“The negotiations cover all the ills that Kenya has been suffering from and which have built up even more strongly in the last six to eight months,” said Salim Lone, a long-time advisor to the leader of the opposition NASA coalition.
Q&A: Salim Lone
Further discussions between the Kenyan president and the veteran opposition leader will cover “a vast agenda”, according to Lone. In particular, Odinga will pursue the holding of “free and fair elections by 2022” as well as rectifying the “utter marginalisation of millions of people”.
Kenyatta and Odinga have been at odds since the controversial re-run of last year’s presidential elections. The opposition boycotted the re-run of the August ballot which Kenyatta went on to win with more than 98 per cent of the vote.
The timing of Friday’s meeting was down to the establishment of an agenda for talks and the realisation that the opposition’s strategy could have led to widespread bloodshed, according to Lone, speaking to RFI by telephone from Princeton in the US.
“We did not want to meet with Mr Kenyatta without an agenda that would ensure that that meeting would be productive,” said Lone, explaining why such a meeting had not taken place before now. Furthermore, holding talks helps avoid possible violence linked to continued confrontations between NASA supporters and the security forces, the advisor added.
“It would have been even more lethal, the use of force, if we had actually begun to mobilise the thousands and tens of thousands people that we so easily could have,” said Lone. “The tensions are exceedingly high, I think everybody recognises that, and there was a fear that even a small spark could lead to some kind of ethnic conflagration,” he added.
More than 100 people were killed during Kenya’s prolonged election period, according to Human Rights Watch, citing research conducted since August 2017.
“I did not see where the current course of resistance was taking us,” Lone said, referring to the activities of the National Resistance Movement, which was established as an informal group to oppose the Kenyatta administration. “I don’t know where else this could have gone without a loss of life, a large loss of life.”
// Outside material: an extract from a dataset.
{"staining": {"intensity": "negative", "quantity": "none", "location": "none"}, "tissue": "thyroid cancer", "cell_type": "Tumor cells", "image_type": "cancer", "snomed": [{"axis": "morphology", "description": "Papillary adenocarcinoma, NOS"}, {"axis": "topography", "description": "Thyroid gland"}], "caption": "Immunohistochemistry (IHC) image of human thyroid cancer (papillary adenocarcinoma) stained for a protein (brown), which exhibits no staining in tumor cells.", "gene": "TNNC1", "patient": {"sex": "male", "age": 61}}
Odinga determined that “something had to give”, according to Lone. Using tactics of resistance and confrontation “looked like it was not going to work unless you were willing to suffer catastrophic loss of life”, he added, saying that previous attempts at protests and demonstrations were met with disproportionate use of force.
Reaction within NASA
Some figures within the opposition coalition have questioned Odinga’s decision to agree to the surprise meeting with Kenyatta. Miguna Miguna, a firebrand opposition politician who describes himself as a general of the National Resistance Movement, said Odinga was “betraying millions of Kenyans”. In a series of tweets, Miguna said the talks were a “cynical and hypocritical PR stunt”.
Lone denied that the meeting was a PR stunt, instead pointing out that Odinga is known for taking dramatic steps. He referred to Odinga’s previous political manoeuvres such as entering a power sharing agreement with Mwai Kibaki in 2008 which helped bring an end to ethnic violence following the 2007 polls.
“Many progressive people were genuinely concerned about this meeting between Raila and Uhuru,” said Lone.
“I believe that while people are bewildered, genuinely bewildered, and some are critical, I respect that, there is no problem with that,” said Odinga’s advisor. “A few of Mr Raila Odinga’s very close advisors have been very candidly discussing why the way this happened was not necessarily the way it should have happened,” he added, referring to Friday’s meeting.
A possible power sharing deal between Odinga and Kenyatta is not on the cards this time around, according to Lone. “There is no talk of that at the moment. Mr Odinga has repeatedly said after the last election that we cannot just have power sharing as a way out of the crisis we face.”
Neither will Odinga be asked by the government to drop the self-styled title of “people’s president” following a swearing-in ceremony at the end of January, the advisor said. “The issue of him having being sworn-in as the people’s president of Kenya is not an impediment to what will happen,” according to Lone.
Lone referred to the eight-page document released by the Kenyan government entitled “Building bridges to a new Kenyan nation”, saying that Odinga was described as ‘His Excellency’, an honorific title usually reserved for heads of state.
The document signed by both leaders covered a number of different themes including ethnicity, devolution and elections. But despite discussing a range of issues, it did not actually outline any measures that will be taken. Instead, the document said the leaders had “agreed to roll out a programme that will implement their shared objectives”. The implementation of this will be carried out by a specially created office led by staff from the government and Odinga’s camp.
“It will not be easy,” said Lone, in discussion of the task ahead. "But I don’t believe that the criticism is of a nature that one should say, 'Oh my gosh, we should have continued to struggle along the ways that we were,'" he added.
“I know he [Odinga] has a very specific plan in mind that he thinks could be successful, he’s not naive, he knows nothing is guaranteed,” said Lone, without elaborating further on such a plan. “I hope that we will see results fairly soon so that people know that this is not just a way to settle for the status quo.”